Welcome to the Data Science Colloquium of the ENS.
This colloquium is organized around data sciences in a broad sense with the goal of bringing together researchers with diverse backgrounds (including for instance mathematics, computer science, physics, chemistry and neuroscience) but a common interest in dealing with large scale or high dimensional data.
The seminar takes place, unless exceptionally noted, on the first Tuesday of each month at 12h00 at the Physics Department of ENS, 24 rue Lhomond, in room CONF IV (2nd floor).
The colloquium is followed by an open buffet around which participants can meet and discuss collaborations.
These seminars are made possible by the support of the CFM-ENS Chair “Modèles et Sciences des Données”.
You can check the list of the next seminars below and the list of past seminars.
Videos of some of the past seminars are available online.
The colloquium is organized by:
May 15th, 2018, 12h00-13h00, room Salle Jean Jaurès, 29 rue d’Ulm (sous-sol).
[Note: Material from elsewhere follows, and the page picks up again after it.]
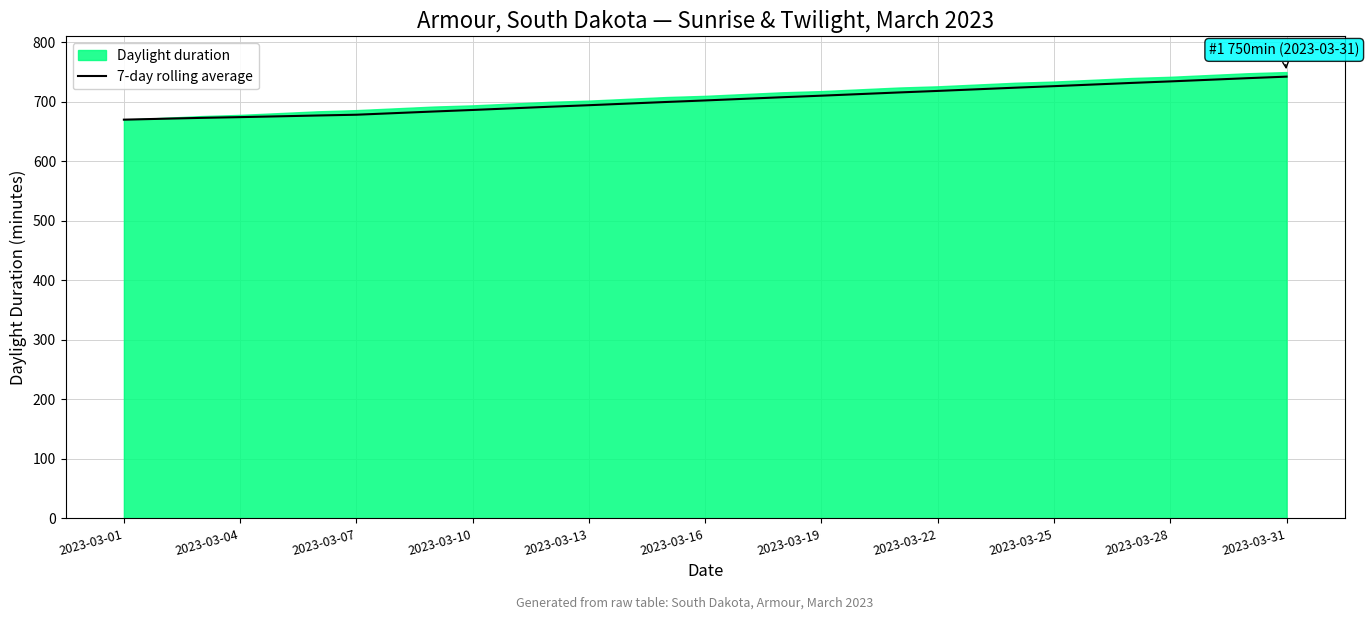

Where is the data nearest to the value 706?

16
Balázs Kégl (Université Paris Saclay)
Title: Machine learning in scientific workflows
Abstract: I will describe our contributions to scientific ML workflow building and optimization, which we have carried out within the Paris-Saclay Center for Data Science. I will start by mapping out the different use cases of machine learning in sciences (data collection, inference, simulation, hypothesis generation). Then I will detail some of the particular challenges of ML/science collaborations and the solutions we built to solve these challenges. I will briefly describe the open code submission RAMP tool that we built for collaborative prototyping, detail some of the workflows (e.g., the Higgs boson discovery pipeline, El Nino forecasting, detecting Mars craters on satellite images), and present results on rapidly optimizing machine learning solutions.
Bio: Balázs Kégl received the Ph.D. degree in computer science from Concordia University, Montreal, in 1999. From January to December 2000 he was a Postdoctoral Fellow at the Department of Mathematics and Statistics at Queen's University, Kingston, Canada, receiving NSERC Postdoctoral Fellowship. He was in the Department of Computer Science and Operations Research at the University of Montreal, as an Assistant Professor from 2001 to 2006. Since 2006 he has been a research scientist in the Linear Accelerator Laboratory of the CNRS. He has published more than hundred papers on unsupervised and supervised learning (principal curves, intrinsic dimensionality estimation, boosting), large-scale Bayesian inference and optimization, and on various applications ranging from music and image processing to systems biology and experimental physics. At his current position he has been the head of the AppStat team working on machine learning and statistical inference problems motivated by applications in high-energy particle and astroparticle physics. Since 2014, he has been the head of the Center for Data Science of the University of Paris Saclay. In 2016 he is co-created the RAMP (www.ramp.studio).